Turkish Interior Minister Süleyman Soylu announced the arrest of a total of 46 suspects and announced further arrests. “You wanted to send us a message, we received it and we will answer it with all determination,” he said on Monday, referring to the PKK during a visit to the site of the attack.

So far, no group has confessed to the crime. Soylu had previously blamed the PKK and later also the Syrian-Kurdish military units of the YPG for the attack. “We assume that the order for the attack was issued from Kobane,” said the minister.

Both the armed PKK organization and its political wing, as well as the Syrian military alliance SDF, led by Kurdish YPG units, firmly denied the allegations. “Our people and the democratic public know very well that we have nothing to do with this incident, that we are not directly targeting civilians,” the PKK said. “We assure that our forces have no connection to the blast in Istanbul and we reject the allegations against them,” stressed SDF commander Maslum Abdi.

The PKK, for its part, accused the Turkish government of having “dark plans” and wanting to report “Kobane as a target”. In the months before, Ankara had repeatedly announced that Turkey would launch a military offensive against the Kurdish areas in northern Syria.

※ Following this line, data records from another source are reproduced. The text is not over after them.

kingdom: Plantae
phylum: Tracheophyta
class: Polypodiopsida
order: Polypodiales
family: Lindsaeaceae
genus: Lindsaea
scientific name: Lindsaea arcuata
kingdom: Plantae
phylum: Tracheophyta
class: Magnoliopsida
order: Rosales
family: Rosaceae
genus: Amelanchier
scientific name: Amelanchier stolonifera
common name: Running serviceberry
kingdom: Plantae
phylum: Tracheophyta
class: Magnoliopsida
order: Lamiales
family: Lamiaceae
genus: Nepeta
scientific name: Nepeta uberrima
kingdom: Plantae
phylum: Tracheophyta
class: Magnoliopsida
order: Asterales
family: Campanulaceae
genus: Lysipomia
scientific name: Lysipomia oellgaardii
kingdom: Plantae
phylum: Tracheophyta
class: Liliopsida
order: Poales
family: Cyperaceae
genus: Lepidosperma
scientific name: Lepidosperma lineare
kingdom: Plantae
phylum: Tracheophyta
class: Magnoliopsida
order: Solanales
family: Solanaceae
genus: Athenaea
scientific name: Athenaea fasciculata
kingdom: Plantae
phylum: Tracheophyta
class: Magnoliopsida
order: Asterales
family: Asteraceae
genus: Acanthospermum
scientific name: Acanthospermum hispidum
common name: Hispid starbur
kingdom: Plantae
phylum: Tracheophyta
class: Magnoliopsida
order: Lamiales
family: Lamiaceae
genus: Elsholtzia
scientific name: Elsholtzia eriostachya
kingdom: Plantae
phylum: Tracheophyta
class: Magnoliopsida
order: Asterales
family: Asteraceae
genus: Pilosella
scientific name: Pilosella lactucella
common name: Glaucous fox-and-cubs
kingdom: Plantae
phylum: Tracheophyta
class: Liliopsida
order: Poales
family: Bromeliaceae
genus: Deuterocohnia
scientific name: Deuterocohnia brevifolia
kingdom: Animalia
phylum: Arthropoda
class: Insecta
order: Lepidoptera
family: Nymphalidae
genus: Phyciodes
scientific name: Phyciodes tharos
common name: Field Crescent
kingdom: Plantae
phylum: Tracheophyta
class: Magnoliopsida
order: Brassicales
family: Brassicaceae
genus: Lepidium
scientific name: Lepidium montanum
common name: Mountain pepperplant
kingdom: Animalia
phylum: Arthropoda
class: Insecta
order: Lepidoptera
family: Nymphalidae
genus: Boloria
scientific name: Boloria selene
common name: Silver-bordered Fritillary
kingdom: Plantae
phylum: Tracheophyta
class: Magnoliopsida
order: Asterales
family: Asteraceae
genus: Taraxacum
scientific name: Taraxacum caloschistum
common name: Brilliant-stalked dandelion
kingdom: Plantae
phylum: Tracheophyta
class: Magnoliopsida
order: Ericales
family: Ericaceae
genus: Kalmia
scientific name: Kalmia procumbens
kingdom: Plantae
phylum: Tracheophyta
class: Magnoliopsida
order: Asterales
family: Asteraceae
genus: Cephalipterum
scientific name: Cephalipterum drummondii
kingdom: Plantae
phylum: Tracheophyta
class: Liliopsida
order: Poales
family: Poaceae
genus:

However, other NATO countries, including the United States, as well as Russia and Iran, had warned Turkey of such an attack.

The YPG is backed by the US and played a crucial role in expelling the Islamic State (IS) jihadist militia from Syria and also from Kobane. Turkey, on the other hand, accuses the YPG of being an offshoot of the PKK and therefore also classifies it as “terrorist”. Turkey has been trying for years to set up a “buffer zone” in the Kurdish area on its border with Syria and to expel the Kurdish units from there. Turkish President Recep Tayyip Erdogan has repeatedly accused Washington of supplying arms to Kurdish “terrorists” in northern Syria.

Turkey has now also rejected expressions of condolence from the USA after the Istanbul attack. “We do not accept the condolence message from the US embassy – we reject it,” Soylu said on Turkish television.

Chancellor Olaf Scholz (SPD) also sent his condolences to the Turkish President on Sunday and expressed his dismay at the explosion in Istanbul on Twitter.

The PKK has been fighting for more rights for the Kurds in Turkey and against the Turkish state since the mid-1980s. It is classified as a “terrorist organization” by Ankara and its allies.